Pour en parler, il faut aussi l'expliquer. Le dermatologue Dominique Tennstedt décrit le mécanisme qui se cache derrière cette anomalie. "L'embryon qui se forme est composé de trois couches. La couche externe comporte toutes les cellules de la peau et celles du système nerveux. C'est une mauvaise migration et une mauvaise différenciation de ces cellules qui font que les cellules naeviques (les cellules qui vont nous faire bronzer plus tard) partent dans des endroits aberrants, ne restent pas en profondeur de la peau et surtout s'étendent et prolifèrent énormément."
Impressionnant, mais pratiquement bénin
Si cette anomalie congénitale est très rare, elle est surtout pratiquement sans danger. "On estime que moins d'un pourcent [des grains de beauté] risquent de dégénérer en mélanomes. Le problème est donc essentiellement esthétique", détaille encore Dominique Tennstedt.

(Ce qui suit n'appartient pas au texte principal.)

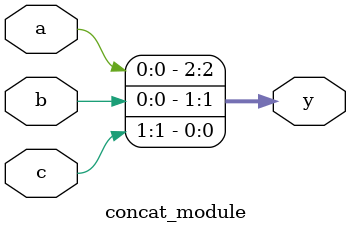
<source format=v>
module concat_module(
	input wire a,       
	input wire [1:0] b,    
	input wire [1:0] c,
	output wire [2:0] y
	);


	assign y = {a, b[0], c[1]};
	endmodule

	

</source>
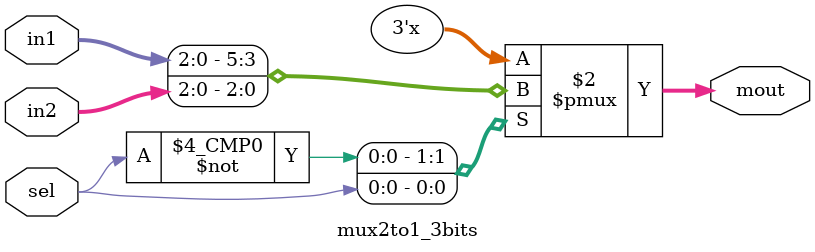
<source format=v>
module mux2to1_3bits(input [2:0] in1, input [2:0] in2,input sel, output reg [2:0] mout);
 always@(in1 or in2 or sel)
    begin
      case(sel)
        1'b0: mout=in1;
        1'b1: mout=in2;
      endcase
  end
endmodule  
</source>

Étant congénital, le naevus se développe donc avant la naissance. Les traitements éventuels sont d'autant plus rares. "L'idéal, c'est quand on peut enlever très tôt après la naissance. Avec des glissements et des petites greffes, on essaie d'enlever la majeure partie. Ça peut se faire lorsqu'il n'est pas trop grand. Une fois qu'il est trop important, il est impossible de les enlever, car on ne pourrait pas refermer les structures."

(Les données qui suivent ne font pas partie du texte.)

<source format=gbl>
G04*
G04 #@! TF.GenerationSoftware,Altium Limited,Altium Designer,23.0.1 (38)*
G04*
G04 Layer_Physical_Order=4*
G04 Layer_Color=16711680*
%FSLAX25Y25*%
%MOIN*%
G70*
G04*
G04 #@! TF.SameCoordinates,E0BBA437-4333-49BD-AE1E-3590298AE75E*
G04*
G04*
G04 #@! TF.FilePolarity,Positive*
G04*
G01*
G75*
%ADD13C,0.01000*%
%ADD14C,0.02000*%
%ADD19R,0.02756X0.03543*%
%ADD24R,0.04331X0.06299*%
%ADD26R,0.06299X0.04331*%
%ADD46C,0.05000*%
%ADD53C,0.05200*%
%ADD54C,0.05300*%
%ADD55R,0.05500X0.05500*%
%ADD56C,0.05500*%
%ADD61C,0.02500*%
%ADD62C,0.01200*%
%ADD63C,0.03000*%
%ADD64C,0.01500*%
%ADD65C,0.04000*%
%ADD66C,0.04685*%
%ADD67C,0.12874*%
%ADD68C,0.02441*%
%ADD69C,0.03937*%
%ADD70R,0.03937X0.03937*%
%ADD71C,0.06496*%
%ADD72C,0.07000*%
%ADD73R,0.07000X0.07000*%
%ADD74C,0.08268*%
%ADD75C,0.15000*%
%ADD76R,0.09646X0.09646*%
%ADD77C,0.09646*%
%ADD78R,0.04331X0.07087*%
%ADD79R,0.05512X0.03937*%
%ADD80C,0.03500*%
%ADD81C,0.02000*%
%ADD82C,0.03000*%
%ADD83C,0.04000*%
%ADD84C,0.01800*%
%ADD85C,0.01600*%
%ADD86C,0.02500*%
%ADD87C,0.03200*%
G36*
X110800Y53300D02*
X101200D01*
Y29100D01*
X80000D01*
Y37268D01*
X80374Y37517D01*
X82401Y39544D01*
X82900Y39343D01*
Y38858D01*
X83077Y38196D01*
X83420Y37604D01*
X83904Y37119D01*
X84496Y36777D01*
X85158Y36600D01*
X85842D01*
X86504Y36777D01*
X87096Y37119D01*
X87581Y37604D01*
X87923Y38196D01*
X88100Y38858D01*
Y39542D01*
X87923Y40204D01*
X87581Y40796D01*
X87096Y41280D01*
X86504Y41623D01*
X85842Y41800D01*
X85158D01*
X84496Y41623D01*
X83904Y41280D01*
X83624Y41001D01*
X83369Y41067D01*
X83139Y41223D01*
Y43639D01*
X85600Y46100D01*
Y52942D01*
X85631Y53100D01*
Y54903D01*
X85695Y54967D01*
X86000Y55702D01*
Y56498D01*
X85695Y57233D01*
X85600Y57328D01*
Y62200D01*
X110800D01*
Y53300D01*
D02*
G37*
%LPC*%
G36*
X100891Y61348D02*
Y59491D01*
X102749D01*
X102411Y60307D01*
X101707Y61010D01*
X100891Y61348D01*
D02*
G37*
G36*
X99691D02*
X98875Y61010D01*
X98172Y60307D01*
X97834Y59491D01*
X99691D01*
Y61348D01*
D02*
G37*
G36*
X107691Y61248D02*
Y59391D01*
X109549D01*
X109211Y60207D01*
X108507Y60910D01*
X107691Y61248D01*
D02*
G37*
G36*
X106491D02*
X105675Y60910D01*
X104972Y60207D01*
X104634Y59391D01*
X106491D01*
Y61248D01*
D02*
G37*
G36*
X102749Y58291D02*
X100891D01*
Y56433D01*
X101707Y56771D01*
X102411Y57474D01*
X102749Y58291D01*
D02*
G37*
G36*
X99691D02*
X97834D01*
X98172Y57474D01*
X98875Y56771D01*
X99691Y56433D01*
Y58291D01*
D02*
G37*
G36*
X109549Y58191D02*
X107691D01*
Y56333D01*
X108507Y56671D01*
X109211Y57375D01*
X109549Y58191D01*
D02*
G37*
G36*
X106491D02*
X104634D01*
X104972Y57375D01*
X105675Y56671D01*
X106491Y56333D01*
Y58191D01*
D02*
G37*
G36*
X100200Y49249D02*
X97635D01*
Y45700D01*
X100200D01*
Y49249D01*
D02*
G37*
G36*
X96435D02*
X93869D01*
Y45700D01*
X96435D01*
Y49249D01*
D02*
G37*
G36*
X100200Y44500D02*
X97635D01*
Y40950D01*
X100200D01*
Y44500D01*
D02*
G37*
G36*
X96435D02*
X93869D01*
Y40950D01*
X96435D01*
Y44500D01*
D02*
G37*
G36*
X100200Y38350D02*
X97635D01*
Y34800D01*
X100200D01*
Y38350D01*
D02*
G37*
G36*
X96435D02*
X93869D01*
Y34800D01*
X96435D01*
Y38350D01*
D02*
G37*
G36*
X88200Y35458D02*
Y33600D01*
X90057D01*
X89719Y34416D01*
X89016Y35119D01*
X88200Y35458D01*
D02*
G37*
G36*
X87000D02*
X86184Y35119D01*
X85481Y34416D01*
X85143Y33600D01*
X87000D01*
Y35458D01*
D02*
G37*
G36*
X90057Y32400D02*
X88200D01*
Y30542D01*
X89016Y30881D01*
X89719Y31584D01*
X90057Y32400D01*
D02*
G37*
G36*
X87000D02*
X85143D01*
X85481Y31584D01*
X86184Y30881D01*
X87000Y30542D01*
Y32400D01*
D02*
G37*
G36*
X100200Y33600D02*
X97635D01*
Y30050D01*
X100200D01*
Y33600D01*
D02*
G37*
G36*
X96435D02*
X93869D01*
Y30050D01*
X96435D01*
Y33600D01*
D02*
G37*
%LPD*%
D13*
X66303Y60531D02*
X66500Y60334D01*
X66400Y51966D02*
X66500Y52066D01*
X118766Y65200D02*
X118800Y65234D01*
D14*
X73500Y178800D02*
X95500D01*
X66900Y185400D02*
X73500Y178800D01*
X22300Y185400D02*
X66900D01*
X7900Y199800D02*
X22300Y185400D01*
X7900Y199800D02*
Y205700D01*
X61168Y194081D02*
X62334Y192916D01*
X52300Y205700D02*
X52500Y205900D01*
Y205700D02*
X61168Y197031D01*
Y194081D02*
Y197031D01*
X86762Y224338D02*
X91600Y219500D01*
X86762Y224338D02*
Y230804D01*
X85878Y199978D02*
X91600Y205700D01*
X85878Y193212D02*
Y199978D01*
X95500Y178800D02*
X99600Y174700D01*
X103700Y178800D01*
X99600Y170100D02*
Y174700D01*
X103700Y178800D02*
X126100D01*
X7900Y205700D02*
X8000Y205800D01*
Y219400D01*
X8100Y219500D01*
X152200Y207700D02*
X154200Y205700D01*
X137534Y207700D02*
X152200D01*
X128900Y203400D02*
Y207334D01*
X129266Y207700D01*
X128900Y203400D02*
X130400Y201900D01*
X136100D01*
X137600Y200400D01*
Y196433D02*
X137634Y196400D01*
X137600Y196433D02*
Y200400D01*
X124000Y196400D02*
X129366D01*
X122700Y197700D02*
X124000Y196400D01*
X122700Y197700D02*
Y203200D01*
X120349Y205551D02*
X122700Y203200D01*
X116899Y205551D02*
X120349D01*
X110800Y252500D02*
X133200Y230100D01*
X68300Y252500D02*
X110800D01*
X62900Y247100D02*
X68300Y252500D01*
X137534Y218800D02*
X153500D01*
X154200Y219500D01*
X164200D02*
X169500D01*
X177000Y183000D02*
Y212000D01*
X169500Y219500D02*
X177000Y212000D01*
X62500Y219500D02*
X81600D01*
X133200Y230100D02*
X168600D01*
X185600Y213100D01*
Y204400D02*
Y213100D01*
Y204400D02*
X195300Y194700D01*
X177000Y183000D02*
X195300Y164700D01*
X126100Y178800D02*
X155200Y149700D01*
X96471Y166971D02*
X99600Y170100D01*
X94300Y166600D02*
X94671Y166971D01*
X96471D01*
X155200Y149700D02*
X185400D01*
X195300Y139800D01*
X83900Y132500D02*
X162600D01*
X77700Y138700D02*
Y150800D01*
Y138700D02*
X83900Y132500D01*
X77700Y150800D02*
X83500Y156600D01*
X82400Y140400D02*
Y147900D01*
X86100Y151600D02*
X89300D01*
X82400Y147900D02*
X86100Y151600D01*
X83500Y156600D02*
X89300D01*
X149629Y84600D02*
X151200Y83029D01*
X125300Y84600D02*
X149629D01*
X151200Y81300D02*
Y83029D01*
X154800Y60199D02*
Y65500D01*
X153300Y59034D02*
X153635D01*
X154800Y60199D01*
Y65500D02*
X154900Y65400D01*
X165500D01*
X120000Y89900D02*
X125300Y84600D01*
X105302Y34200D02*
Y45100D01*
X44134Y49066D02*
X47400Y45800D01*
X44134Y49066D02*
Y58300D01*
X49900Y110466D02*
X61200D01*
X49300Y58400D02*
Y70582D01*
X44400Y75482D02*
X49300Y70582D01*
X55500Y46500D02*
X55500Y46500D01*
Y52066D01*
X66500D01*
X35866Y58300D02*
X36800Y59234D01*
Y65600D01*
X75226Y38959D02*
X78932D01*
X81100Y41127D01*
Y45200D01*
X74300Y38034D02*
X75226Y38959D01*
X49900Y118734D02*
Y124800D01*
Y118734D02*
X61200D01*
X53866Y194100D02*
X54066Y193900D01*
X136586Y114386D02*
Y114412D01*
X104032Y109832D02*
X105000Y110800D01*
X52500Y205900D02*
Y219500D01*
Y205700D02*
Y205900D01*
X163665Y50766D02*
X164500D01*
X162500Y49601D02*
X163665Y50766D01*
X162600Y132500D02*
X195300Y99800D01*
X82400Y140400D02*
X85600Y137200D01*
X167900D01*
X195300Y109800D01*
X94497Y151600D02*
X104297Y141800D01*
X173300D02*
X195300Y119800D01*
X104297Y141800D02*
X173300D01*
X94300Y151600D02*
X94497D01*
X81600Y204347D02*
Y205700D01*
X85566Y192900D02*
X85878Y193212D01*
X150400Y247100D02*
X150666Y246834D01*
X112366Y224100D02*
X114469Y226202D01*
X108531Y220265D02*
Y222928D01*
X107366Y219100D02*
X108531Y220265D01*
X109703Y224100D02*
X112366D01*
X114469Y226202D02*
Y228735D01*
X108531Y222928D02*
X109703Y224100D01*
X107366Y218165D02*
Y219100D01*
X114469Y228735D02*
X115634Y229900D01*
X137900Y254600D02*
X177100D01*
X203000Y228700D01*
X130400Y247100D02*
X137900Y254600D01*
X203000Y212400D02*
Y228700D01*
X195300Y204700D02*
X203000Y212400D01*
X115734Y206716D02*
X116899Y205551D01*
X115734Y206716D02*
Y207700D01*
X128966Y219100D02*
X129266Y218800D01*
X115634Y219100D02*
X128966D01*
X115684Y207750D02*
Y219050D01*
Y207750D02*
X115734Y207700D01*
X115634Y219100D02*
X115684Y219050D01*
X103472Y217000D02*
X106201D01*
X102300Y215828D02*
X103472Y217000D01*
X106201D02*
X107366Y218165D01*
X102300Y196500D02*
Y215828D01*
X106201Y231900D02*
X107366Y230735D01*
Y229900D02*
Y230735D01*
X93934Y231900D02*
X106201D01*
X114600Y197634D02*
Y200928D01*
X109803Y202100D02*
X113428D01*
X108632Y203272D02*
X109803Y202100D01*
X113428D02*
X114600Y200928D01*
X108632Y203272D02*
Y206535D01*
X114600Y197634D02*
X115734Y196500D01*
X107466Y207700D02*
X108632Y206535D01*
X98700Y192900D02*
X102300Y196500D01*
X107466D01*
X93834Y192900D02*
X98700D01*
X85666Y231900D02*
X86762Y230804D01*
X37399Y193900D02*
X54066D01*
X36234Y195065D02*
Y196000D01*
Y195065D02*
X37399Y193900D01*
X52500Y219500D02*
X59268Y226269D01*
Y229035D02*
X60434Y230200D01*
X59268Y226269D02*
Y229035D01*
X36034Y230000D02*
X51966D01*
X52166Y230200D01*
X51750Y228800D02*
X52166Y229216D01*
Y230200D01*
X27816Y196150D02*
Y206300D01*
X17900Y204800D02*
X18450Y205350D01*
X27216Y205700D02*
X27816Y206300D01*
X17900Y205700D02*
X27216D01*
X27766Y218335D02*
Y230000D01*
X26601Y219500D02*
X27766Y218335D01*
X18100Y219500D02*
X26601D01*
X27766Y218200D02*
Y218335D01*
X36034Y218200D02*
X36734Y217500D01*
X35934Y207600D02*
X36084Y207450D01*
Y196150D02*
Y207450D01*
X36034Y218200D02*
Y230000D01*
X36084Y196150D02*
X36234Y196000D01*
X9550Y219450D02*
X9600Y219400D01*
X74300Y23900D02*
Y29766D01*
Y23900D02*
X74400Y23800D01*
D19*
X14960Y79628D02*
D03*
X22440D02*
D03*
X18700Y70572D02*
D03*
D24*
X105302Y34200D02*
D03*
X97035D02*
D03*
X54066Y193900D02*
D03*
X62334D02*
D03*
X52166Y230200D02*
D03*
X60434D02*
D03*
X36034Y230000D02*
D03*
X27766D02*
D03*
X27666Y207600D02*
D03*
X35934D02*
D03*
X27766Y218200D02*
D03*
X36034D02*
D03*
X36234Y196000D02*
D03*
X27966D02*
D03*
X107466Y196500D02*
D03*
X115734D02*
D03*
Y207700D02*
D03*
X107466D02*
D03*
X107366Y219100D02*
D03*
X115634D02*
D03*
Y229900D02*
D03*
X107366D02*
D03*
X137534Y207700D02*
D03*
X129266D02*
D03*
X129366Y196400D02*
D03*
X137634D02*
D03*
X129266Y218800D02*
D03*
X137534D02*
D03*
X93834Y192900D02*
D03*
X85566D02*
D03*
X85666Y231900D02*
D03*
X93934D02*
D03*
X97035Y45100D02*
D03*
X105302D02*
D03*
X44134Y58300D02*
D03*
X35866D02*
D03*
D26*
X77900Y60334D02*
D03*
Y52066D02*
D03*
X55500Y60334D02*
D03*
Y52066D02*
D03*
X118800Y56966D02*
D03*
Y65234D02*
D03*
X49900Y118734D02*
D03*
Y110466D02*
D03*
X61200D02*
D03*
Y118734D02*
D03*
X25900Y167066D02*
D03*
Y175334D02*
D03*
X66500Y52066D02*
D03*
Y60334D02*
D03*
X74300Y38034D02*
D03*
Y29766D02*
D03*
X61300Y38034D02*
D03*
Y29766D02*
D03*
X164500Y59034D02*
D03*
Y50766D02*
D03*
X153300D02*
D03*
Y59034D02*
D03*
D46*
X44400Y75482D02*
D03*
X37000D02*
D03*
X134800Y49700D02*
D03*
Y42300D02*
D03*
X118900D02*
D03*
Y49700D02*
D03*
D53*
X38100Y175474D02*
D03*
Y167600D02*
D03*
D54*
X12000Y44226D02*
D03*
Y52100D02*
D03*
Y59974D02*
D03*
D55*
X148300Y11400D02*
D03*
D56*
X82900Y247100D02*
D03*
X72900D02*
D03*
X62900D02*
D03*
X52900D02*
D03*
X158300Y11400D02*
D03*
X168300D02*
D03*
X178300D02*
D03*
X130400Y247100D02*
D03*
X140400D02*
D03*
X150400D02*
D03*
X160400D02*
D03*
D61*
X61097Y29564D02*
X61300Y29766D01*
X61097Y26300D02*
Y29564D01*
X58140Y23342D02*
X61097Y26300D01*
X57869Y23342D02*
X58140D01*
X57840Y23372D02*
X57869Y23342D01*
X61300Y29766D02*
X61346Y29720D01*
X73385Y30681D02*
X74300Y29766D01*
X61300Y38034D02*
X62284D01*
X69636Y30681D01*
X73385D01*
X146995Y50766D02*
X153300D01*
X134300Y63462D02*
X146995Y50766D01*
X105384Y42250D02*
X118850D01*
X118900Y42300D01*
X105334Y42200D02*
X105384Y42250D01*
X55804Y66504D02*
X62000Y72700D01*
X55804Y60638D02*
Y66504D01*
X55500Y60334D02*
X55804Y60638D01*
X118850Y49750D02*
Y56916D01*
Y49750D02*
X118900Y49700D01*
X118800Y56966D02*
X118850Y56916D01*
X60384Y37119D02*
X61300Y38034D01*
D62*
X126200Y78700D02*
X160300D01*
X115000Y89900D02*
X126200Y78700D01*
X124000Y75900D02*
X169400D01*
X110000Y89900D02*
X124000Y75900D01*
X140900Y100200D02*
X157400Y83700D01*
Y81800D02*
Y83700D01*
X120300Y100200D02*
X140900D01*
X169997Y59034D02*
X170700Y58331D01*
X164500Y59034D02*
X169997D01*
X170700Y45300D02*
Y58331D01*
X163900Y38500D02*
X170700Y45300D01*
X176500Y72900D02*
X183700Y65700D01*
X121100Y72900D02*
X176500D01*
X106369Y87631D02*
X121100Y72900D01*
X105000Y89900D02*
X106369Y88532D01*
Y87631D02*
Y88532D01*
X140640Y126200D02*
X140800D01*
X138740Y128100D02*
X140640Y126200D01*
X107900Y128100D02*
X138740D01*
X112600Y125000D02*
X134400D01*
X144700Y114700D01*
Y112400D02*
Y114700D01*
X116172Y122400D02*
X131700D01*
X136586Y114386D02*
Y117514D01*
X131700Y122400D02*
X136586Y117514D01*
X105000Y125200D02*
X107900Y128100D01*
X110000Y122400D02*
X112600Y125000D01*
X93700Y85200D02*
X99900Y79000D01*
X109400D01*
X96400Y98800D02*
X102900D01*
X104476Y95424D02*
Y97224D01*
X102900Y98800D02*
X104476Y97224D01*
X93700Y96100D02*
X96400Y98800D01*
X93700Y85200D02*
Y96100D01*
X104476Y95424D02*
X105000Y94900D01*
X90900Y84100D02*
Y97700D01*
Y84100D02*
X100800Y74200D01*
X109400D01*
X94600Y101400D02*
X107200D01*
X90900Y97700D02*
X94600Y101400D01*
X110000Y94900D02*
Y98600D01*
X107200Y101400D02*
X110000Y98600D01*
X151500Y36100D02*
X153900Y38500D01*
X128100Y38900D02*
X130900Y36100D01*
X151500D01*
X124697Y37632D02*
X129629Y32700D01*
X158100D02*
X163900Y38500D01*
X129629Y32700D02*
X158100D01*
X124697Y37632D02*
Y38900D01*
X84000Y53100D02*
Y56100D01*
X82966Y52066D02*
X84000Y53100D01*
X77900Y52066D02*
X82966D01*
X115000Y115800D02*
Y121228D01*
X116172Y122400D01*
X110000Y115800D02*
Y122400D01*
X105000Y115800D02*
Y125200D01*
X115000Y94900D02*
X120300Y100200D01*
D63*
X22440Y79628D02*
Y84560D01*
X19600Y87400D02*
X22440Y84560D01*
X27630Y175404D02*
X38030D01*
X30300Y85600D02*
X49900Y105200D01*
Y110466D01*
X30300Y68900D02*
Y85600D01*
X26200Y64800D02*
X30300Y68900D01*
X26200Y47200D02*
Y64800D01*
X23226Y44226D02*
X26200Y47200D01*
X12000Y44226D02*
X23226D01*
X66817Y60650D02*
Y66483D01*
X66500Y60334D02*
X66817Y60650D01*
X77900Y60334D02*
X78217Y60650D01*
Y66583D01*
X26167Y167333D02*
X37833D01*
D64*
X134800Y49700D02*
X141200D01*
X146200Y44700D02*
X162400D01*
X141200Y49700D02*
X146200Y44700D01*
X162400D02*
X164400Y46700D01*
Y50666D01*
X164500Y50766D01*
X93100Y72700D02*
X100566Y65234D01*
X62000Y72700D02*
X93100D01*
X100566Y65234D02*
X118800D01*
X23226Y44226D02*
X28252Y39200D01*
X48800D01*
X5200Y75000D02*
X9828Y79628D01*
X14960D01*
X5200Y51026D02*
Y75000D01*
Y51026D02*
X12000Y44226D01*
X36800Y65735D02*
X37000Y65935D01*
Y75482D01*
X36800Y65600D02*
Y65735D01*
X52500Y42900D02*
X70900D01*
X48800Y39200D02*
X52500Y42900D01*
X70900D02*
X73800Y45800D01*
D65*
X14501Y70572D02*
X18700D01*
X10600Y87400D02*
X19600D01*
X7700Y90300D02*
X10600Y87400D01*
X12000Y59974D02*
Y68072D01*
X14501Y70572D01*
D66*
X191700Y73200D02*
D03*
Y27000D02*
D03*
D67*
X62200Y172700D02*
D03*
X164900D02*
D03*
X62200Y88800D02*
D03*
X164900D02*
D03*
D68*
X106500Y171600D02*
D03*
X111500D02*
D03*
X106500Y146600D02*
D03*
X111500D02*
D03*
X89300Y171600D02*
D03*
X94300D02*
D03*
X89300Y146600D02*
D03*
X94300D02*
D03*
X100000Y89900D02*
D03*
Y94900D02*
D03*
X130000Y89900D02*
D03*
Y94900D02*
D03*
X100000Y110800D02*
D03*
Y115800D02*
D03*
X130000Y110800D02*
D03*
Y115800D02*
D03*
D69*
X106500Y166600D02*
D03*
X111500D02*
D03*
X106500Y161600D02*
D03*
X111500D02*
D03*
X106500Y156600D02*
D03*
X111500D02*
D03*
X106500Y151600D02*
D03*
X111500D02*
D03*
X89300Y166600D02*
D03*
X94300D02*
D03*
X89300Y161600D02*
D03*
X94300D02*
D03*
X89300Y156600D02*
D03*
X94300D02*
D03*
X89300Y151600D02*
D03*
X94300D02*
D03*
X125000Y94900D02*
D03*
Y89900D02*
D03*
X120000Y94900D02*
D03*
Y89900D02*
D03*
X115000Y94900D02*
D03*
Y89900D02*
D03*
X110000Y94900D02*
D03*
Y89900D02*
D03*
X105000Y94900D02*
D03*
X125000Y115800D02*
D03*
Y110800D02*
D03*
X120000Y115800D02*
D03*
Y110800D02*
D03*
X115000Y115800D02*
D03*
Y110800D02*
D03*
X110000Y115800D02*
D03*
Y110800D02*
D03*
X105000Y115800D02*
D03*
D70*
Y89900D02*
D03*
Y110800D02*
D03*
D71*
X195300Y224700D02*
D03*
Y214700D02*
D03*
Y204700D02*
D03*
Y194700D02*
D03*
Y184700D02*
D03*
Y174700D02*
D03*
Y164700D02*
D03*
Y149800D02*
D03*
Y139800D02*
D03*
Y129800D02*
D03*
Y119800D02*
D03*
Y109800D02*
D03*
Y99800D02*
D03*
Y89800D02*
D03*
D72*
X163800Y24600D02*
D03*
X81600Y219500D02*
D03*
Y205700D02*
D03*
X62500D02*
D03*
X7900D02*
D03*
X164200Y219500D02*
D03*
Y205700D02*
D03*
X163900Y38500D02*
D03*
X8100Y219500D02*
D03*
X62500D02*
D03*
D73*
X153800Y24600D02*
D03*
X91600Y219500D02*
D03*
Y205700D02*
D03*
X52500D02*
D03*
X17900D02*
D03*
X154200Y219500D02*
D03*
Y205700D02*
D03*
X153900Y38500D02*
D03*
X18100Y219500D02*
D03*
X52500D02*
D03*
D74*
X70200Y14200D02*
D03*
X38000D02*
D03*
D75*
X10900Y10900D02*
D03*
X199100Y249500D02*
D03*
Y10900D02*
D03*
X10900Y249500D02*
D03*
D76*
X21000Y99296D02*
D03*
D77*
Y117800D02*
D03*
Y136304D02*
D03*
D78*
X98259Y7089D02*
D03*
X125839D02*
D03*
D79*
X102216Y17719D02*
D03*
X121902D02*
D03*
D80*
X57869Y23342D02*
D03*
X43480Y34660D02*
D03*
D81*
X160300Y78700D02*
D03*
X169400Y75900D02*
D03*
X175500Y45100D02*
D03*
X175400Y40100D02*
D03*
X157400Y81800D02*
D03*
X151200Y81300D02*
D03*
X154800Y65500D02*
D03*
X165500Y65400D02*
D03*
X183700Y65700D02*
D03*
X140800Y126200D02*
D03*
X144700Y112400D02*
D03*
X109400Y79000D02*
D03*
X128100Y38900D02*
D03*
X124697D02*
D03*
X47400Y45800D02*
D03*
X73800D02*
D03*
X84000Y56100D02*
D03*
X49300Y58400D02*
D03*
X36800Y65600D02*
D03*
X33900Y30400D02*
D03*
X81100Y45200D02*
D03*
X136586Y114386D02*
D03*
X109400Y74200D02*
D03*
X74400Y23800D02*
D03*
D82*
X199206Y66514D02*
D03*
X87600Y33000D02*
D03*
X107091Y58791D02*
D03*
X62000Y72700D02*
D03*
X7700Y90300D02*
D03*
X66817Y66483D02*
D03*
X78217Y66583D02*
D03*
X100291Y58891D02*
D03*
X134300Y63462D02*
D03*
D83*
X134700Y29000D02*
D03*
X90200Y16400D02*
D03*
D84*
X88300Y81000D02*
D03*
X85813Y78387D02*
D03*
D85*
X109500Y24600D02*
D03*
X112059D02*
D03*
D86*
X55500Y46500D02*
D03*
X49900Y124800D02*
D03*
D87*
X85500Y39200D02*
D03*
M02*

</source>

La beauté, c'est la singularité
Le cas d'Alice est révélateur des standards de beauté de notre société. Les différences étonnent encore aujourd'hui et entrainent des jugements parfois violents. "Les critères de beauté, en soit, ils n'existent pas, on les a inventés", rappelle pour sa part Pierre-Joseph Laurent, anthropologue et spécialiste de la perception de la beauté dans différentes cultures. "Ils sont locaux et/ou ils dépendent de notre personnalité. On a chacun ce qui nous attire, mais on se laisse de plus en plus influencer aujourd'hui par une espèce de standardisation qui fait souffrir lorsqu'on ne rentre pas dans ces catégories figées. Alors que théoriquement, il n'y a aucune raison qu'elles soient figées, au contraire. La beauté, c'est la singularité quelque part, plus qu'une standardisation."
Toujours pour faire évoluer les mentalités, Alice pose régulièrement sous l'objectif de son papa. Elle sera prochainement au centre d'une exposition qui se déroulera à Arlon pour continuer de faire connaitre son naevus congénital géant.